Q: Prove that if $m$ is a positive integer and $x$ is a real number, then
$$ \lfloor mx \rfloor=\lfloor x \rfloor+\lfloor x+\frac{1}{m} \rfloor+\lfloor x+\frac{2}{m} \rfloor+...+\lfloor x+\frac{m-1}{m} \rfloor. $$
I think the answer in the textbook is wrong. Let me show you the answer first.
Answer:
Let $x=n+(\frac{r}{m})+c$, where $n$ is an integer, $r$ is a nonnegative integer less than $m$, and $c$ is a real number with $0\le c<\frac{1}{m}.$The left-hand side is $\lfloor nm+r+mc \rfloor=nm+r.$ On the right-hand side, the terms $\lfloor x \rfloor $through $\lfloor x+\frac{m+r-1}{m} \rfloor$ are all just n and the terms from $\lfloor x+\frac{m-r}{m} \rfloor$ on are all n+1. Therefore, the right-hand side is $(m-r)n+r(n+1)=nm+r$, as well.
I think the part
"the terms $\lfloor x \rfloor $through $\lfloor x+\frac{m+r-1}{m} \rfloor$ are all just n"

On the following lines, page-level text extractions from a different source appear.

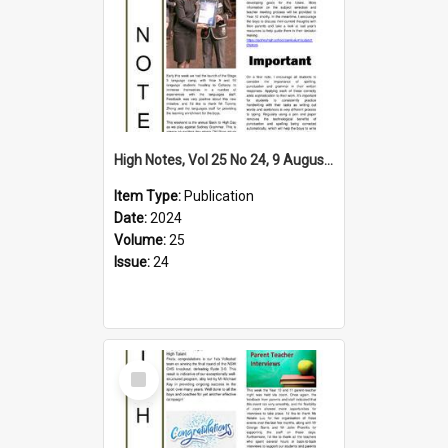
High Notes, Vol 25 No 24, 9 August 2024
Item Type:
Publication
Date:
2024
Volume:
25
Issue:
24
Select
Item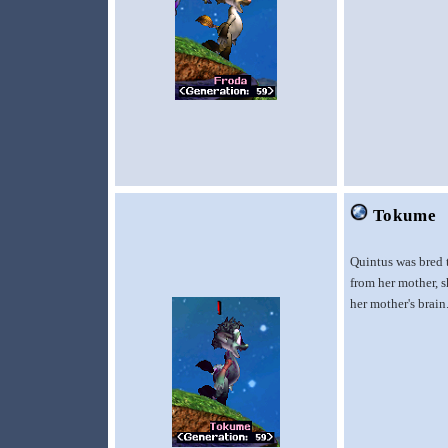
Tokume
Quintus was bred 
from her mother, s
her mother's brain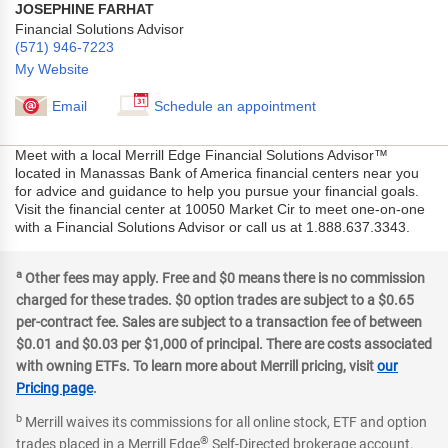
JOSEPHINE FARHAT
Financial Solutions Advisor
(571) 946-7223
My Website
Email
Schedule an appointment
Meet with a local Merrill Edge Financial Solutions Advisor™
located in Manassas Bank of America financial centers near you
for advice and guidance to help you pursue your financial goals.
Visit the financial center at 10050 Market Cir to meet one-on-one
with a Financial Solutions Advisor or call us at 1.888.637.3343.
a
Other fees may apply. Free and $0 means there is no commission
charged for these trades. $0 option trades are subject to a $0.65
per-contract fee. Sales are subject to a transaction fee of between
$0.01 and $0.03 per $1,000 of principal. There are costs associated
with owning ETFs. To learn more about Merrill pricing, visit
our
Pricing page
.
b
Merrill waives its commissions for all online stock, ETF and option
®
trades placed in a Merrill Edge
Self-Directed brokerage account.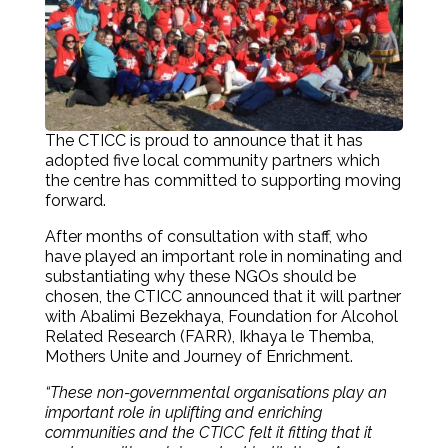
The CTICC is proud to announce that it has
adopted five local community partners which
the centre has committed to supporting moving
forward.
After months of consultation with staff, who
have played an important role in nominating and
substantiating why these NGOs should be
chosen, the CTICC announced that it will partner
with Abalimi Bezekhaya, Foundation for Alcohol
Related Research (FARR), Ikhaya le Themba,
Mothers Unite and Journey of Enrichment.
“These non-governmental organisations play an
important role in uplifting and enriching
communities and the CTICC felt it fitting that it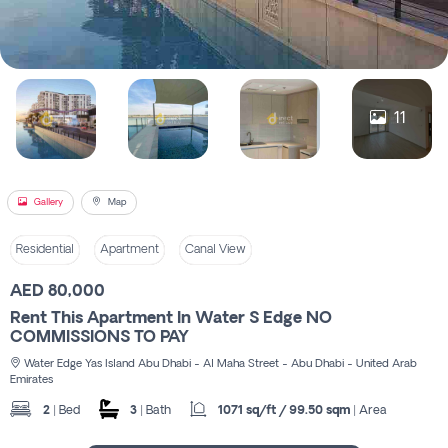
Register
11
Gallery
Map
Residential
Apartment
Canal View
AED 80,000
Rent This Apartment In Water S Edge NO
COMMISSIONS TO PAY
Water Edge Yas Island Abu Dhabi - Al Maha Street - Abu Dhabi - United Arab
Emirates
2
| Bed
3
| Bath
1071 sq/ft / 99.50 sqm
| Area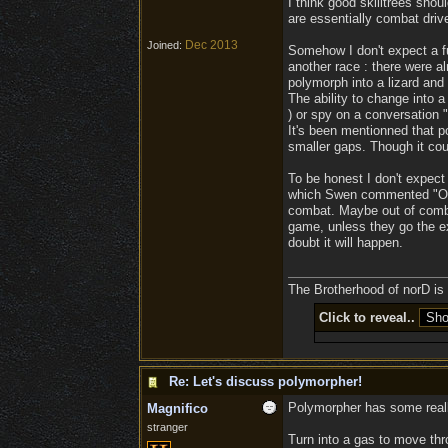
I think good skilltrees sh
are essentially combat drive
Dec 2013
Joined:
Somehow I don't expect a fu
another race : there were al
polymorph into a lizard and 
The ability to change into a
) or spy on a conversation "s
It's been mentionned that po
smaller gaps. Though it coul
To be honest I don't expect 
which Swen commented "Oh, l
combat. Maybe out of combat 
game, unless they go the ext
doubt it will happen.
The Brotherhood of norD is l
Click to reveal..
Re: Let's discuss polymorpher!
Polymorpher has some really
Magnifico
stranger
Turn into a gas to move thr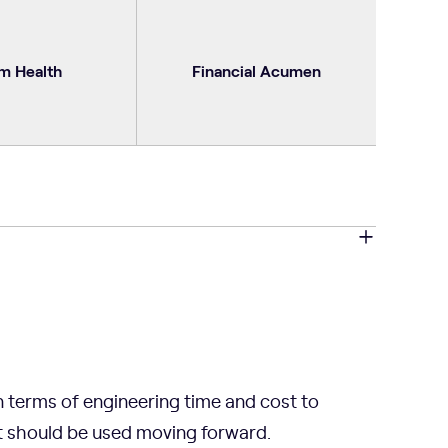
m Health
Financial Acumen
n terms of engineering time and cost to
t should be used moving forward.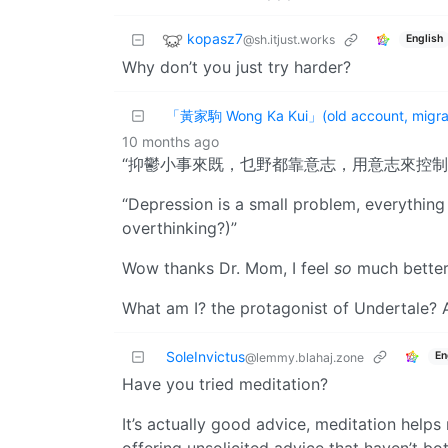
kopasz7
@sh.itjust.works
English
Why don’t you just try harder?
「黃家駒 Wong Ka Kui」(old account, migrat
10 months ago
“抑鬱小事來既，乜野都靠意志，用意志來控制
“Depression is a small problem, everything
overthinking?)”
Wow thanks Dr. Mom, I feel
so
much better
What am I? the protagonist of Undertale?
SoleInvictus
En
@lemmy.blahaj.zone
Have you tried meditation?
It’s actually good advice, meditation helps 
offering unsolicited advice that haven’t bo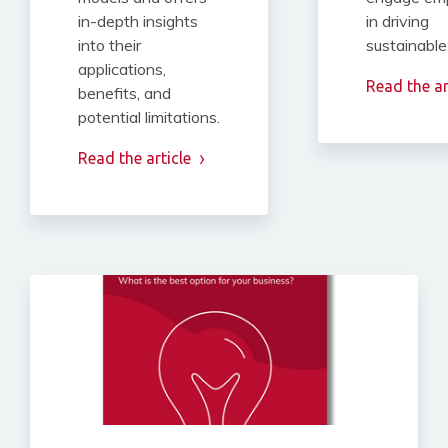
in-depth insights
in driving
into their
sustainable
applications,
Read the ar
benefits, and
potential limitations.
Read the article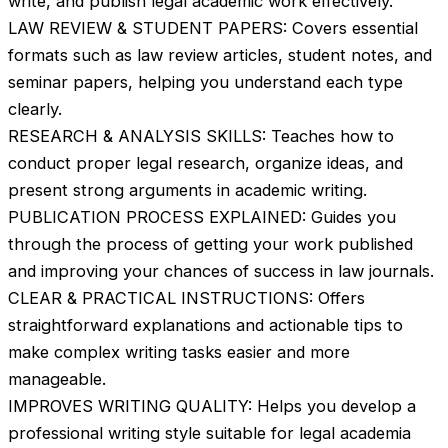
write, and publish legal academic work effectively.
LAW REVIEW & STUDENT PAPERS: Covers essential
formats such as law review articles, student notes, and
seminar papers, helping you understand each type
clearly.
RESEARCH & ANALYSIS SKILLS: Teaches how to
conduct proper legal research, organize ideas, and
present strong arguments in academic writing.
PUBLICATION PROCESS EXPLAINED: Guides you
through the process of getting your work published
and improving your chances of success in law journals.
CLEAR & PRACTICAL INSTRUCTIONS: Offers
straightforward explanations and actionable tips to
make complex writing tasks easier and more
manageable.
IMPROVES WRITING QUALITY: Helps you develop a
professional writing style suitable for legal academia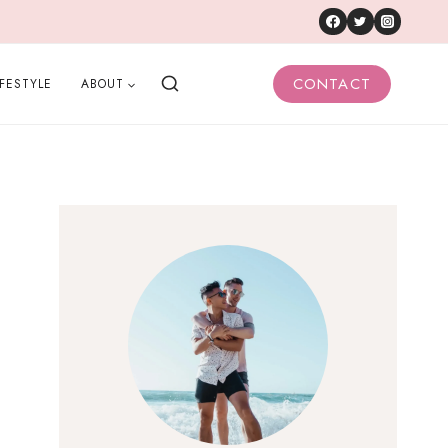
CONTACT
IFESTYLE
ABOUT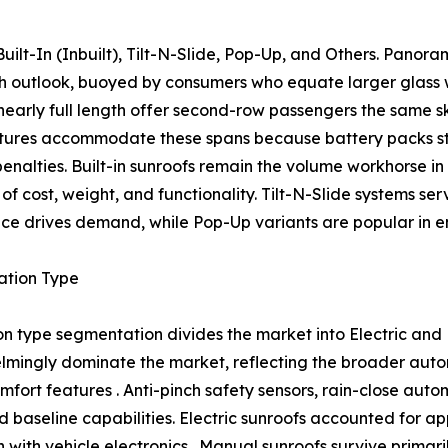
ilt-In (Inbuilt), Tilt-N-Slide, Pop-Up, and Others. Panor
wth outlook, buoyed by consumers who equate larger glass
nearly full length offer second-row passengers the same s
tures accommodate these spans because battery packs str
 penalties. Built-in sunroofs remain the volume workhorse 
of cost, weight, and functionality. Tilt-N-Slide systems se
ce drives demand, while Pop-Up variants are popular in ent
ation Type
n type segmentation divides the market into Electric and
mingly dominate the market, reflecting the broader autom
mfort features . Anti-pinch safety sensors, rain-close aut
 baseline capabilities. Electric sunroofs accounted for a
ith vehicle electronics . Manual sunroofs survive primaril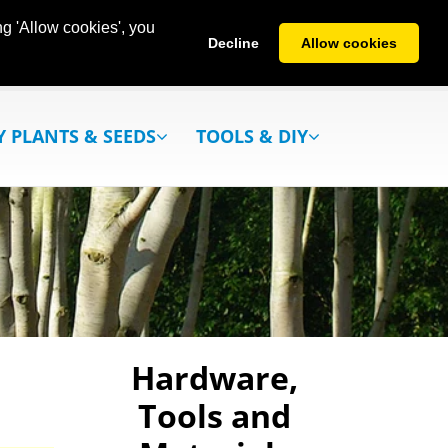
g 'Allow cookies', you
Decline
Allow cookies
Y PLANTS & SEEDS
TOOLS & DIY
Hardware,
Tools and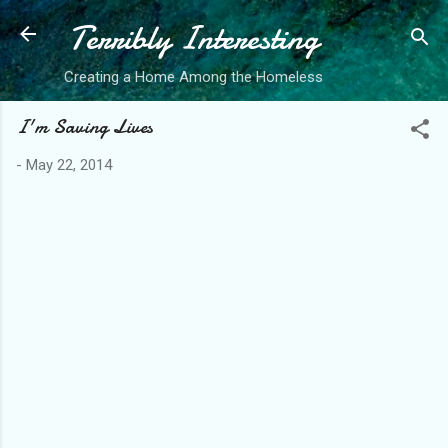
Terribly Interesting
Skip to main content
Creating a Home Among the Homeless
I'm Saving Lives
-
May 22, 2014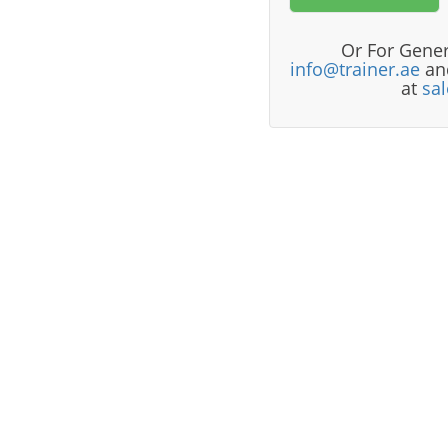
Or For Gener
info@trainer.ae
and
at
sa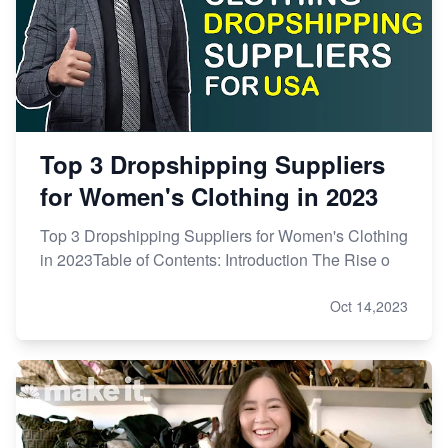
Top 3 Dropshipping Suppliers
for Women's Clothing in 2023
Top 3 Dropshipping Suppliers for Women's Clothing
in 2023Table of Contents: Introduction The Rise o
Oct 14,2023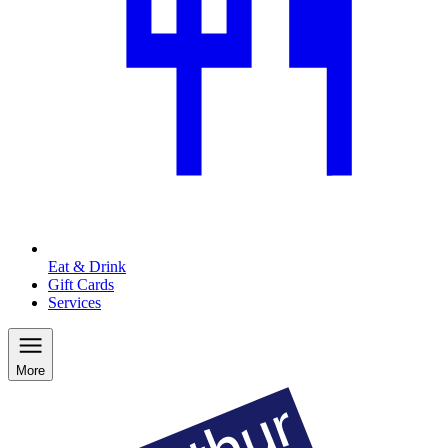
Eat & Drink
Gift Cards
Services
More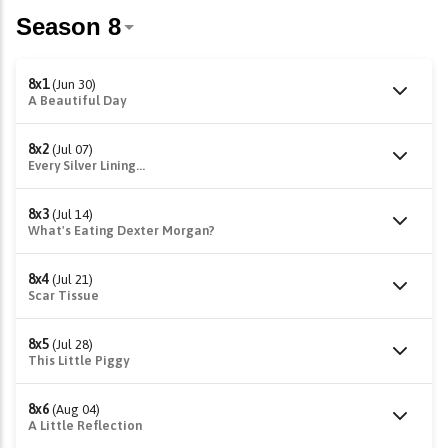
8x1
(Jun 30)
A Beautiful Day
8x2
(Jul 07)
Every Silver Lining...
8x3
(Jul 14)
What's Eating Dexter Morgan?
8x4
(Jul 21)
Scar Tissue
8x5
(Jul 28)
This Little Piggy
8x6
(Aug 04)
A Little Reflection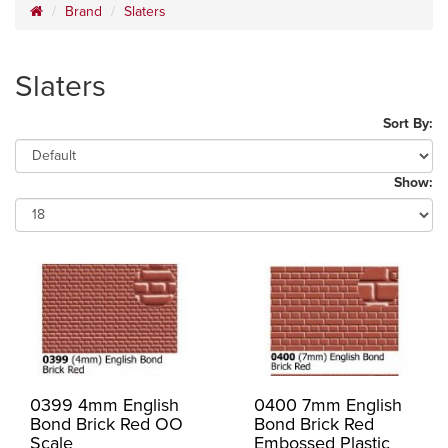
Brand
Slaters
Slaters
Sort By:
Show:
0399 4mm English
0400 7mm English
Bond Brick Red OO
Bond Brick Red
Scale
Embossed Plastic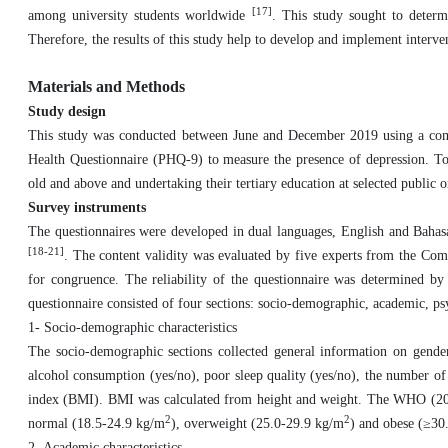
[17]
among university students worldwide
. This study sought to determ
Therefore, the results of this study help to develop and implement interve
Materials and Methods
Study design
This study was conducted between June and December 2019 using a comple
Health Questionnaire (PHQ-9) to measure the presence of depression. To pa
old and above and undertaking their tertiary education at selected public or
Survey instruments
The questionnaires were developed in dual languages, English and Bahas
[18-21]
. The content validity was evaluated by five experts from the Co
for congruence. The reliability of the questionnaire was determined by
questionnaire consisted of four sections: socio-demographic, academic, p
1- Socio-demographic characteristics
The socio-demographic sections collected general information on gender,
alcohol consumption (yes/no), poor sleep quality (yes/no), the number of
index (BMI). BMI was calculated from height and weight. The WHO (2000)
2
2
normal (18.5-24.9 kg/m
), overweight (25.0-29.9 kg/m
) and obese (≥30
2- Academic characteristics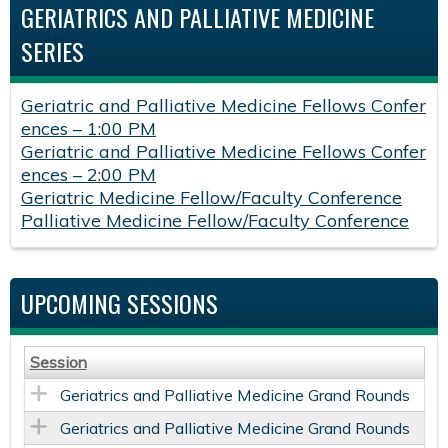
GERIATRICS AND PALLIATIVE MEDICINE
SERIES
Geriatric and Palliative Medicine Fellows Confer
ences – 1:00 PM
Geriatric and Palliative Medicine Fellows Confer
ences – 2:00 PM
Geriatric Medicine Fellow/Faculty Conference
Palliative Medicine Fellow/Faculty Conference
UPCOMING SESSIONS
Session
Geriatrics and Palliative Medicine Grand Rounds
Geriatrics and Palliative Medicine Grand Rounds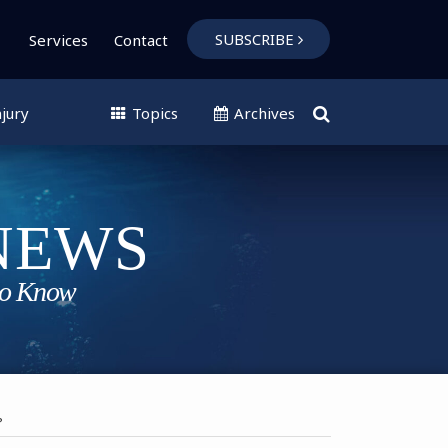
SUBSCRIBE
Services
Contact
jury
Topics
Archives
?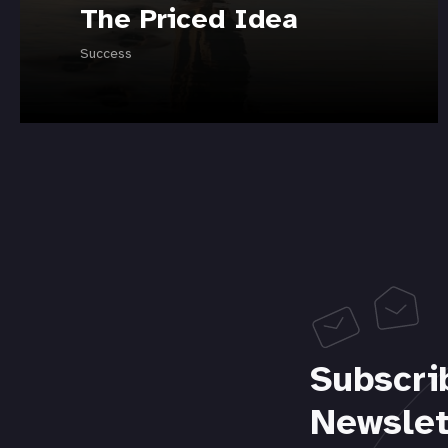
The Priced Idea
Success
Subscri
Newslet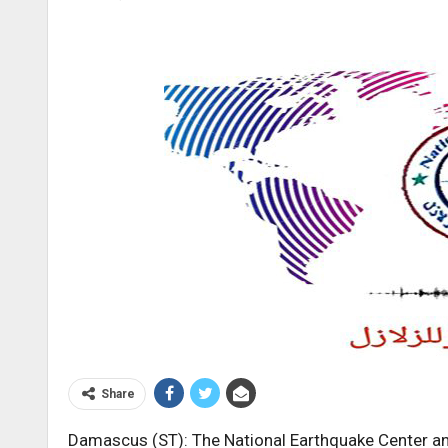
Share
Damascus (ST): The National Earthquake Center an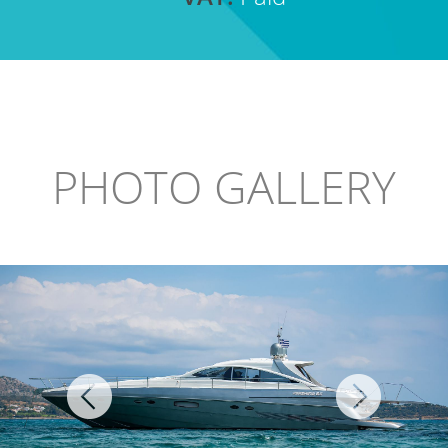
PHOTO GALLERY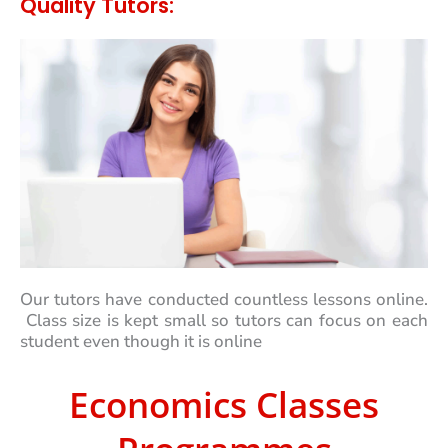
Quality Tutors:
Our tutors have conducted countless lessons online.
Class size is kept small so tutors can focus on each
student even though it is online
Economics Classes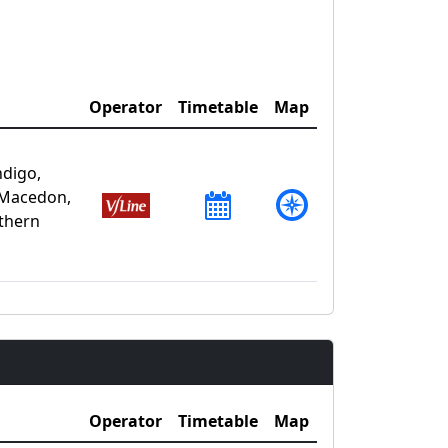
Operator
Timetable
Map
ndigo,
 Macedon,
uthern
Operator
Timetable
Map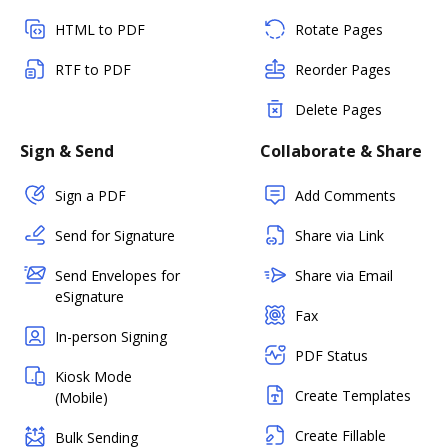
HTML to PDF
Rotate Pages
RTF to PDF
Reorder Pages
Delete Pages
Sign & Send
Collaborate & Share
Sign a PDF
Add Comments
Send for Signature
Share via Link
Send Envelopes for
Share via Email
eSignature
Fax
In-person Signing
PDF Status
Kiosk Mode
Create Templates
(Mobile)
Create Fillable
Bulk Sending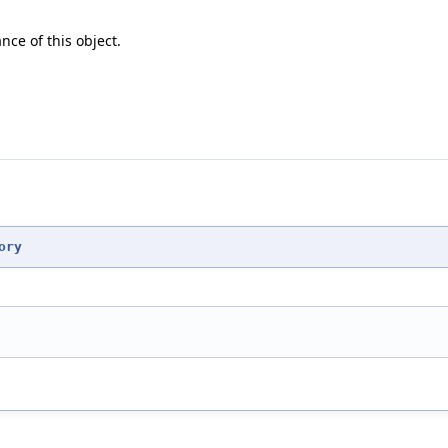
nce of this object.
ory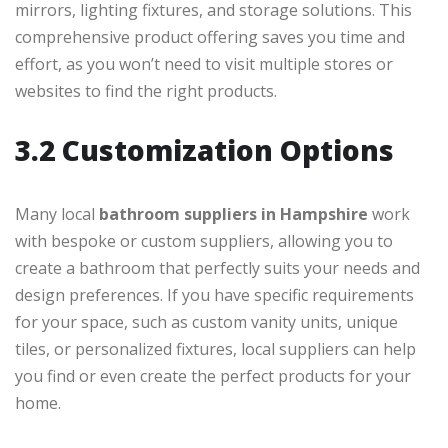
mirrors, lighting fixtures, and storage solutions. This
comprehensive product offering saves you time and
effort, as you won’t need to visit multiple stores or
websites to find the right products.
3.2 Customization Options
Many local
bathroom suppliers in Hampshire
work
with bespoke or custom suppliers, allowing you to
create a bathroom that perfectly suits your needs and
design preferences. If you have specific requirements
for your space, such as custom vanity units, unique
tiles, or personalized fixtures, local suppliers can help
you find or even create the perfect products for your
home.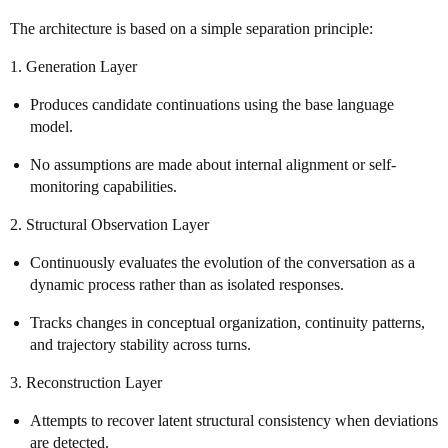
The architecture is based on a simple separation principle:
1. Generation Layer
Produces candidate continuations using the base language
model.
No assumptions are made about internal alignment or self-
monitoring capabilities.
2. Structural Observation Layer
Continuously evaluates the evolution of the conversation as a
dynamic process rather than as isolated responses.
Tracks changes in conceptual organization, continuity patterns,
and trajectory stability across turns.
3. Reconstruction Layer
Attempts to recover latent structural consistency when deviations
are detected.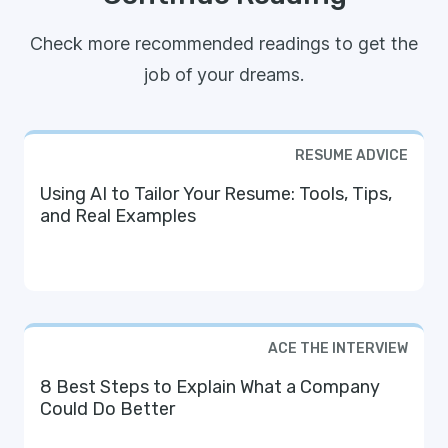
Check more recommended readings to get the
job of your dreams.
RESUME ADVICE
Using AI to Tailor Your Resume: Tools, Tips,
and Real Examples
ACE THE INTERVIEW
8 Best Steps to Explain What a Company
Could Do Better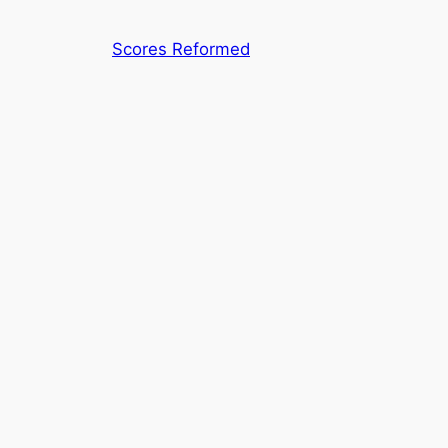
Skip
to
Scores Reformed
content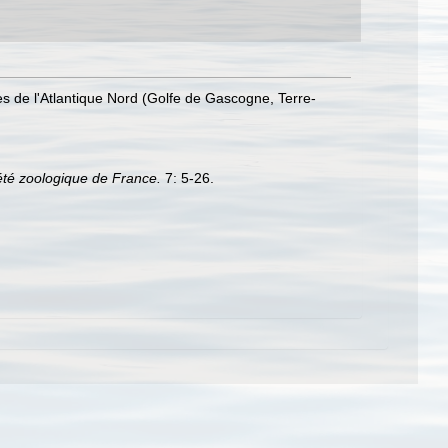
es de l'Atlantique Nord (Golfe de Gascogne, Terre-
été zoologique de France.
7: 5-26.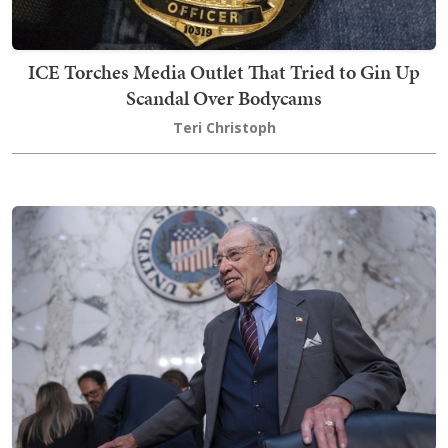
ICE Torches Media Outlet That Tried to Gin Up
Scandal Over Bodycams
Teri Christoph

Is wrong. I think the correct answer is:
$\lfloor x+\frac{m-r-1}{m} \rfloor$
Because $\lfloor \frac{m+r-1}{m} \rfloor\ge\lfloor \frac{m-r}{m} \rfloor$. (r is a nonnegative integer less than m)
So, I think the answer should be $\lfloor x+\frac{m-r-1}{m} \rfloor$ because $\lfloor x+\frac{m-r-1}{m} \rfloor$>$\lfloor \frac{m+r-1}{m} \rfloor$.
Is my idea logical? Welcome for the feedback.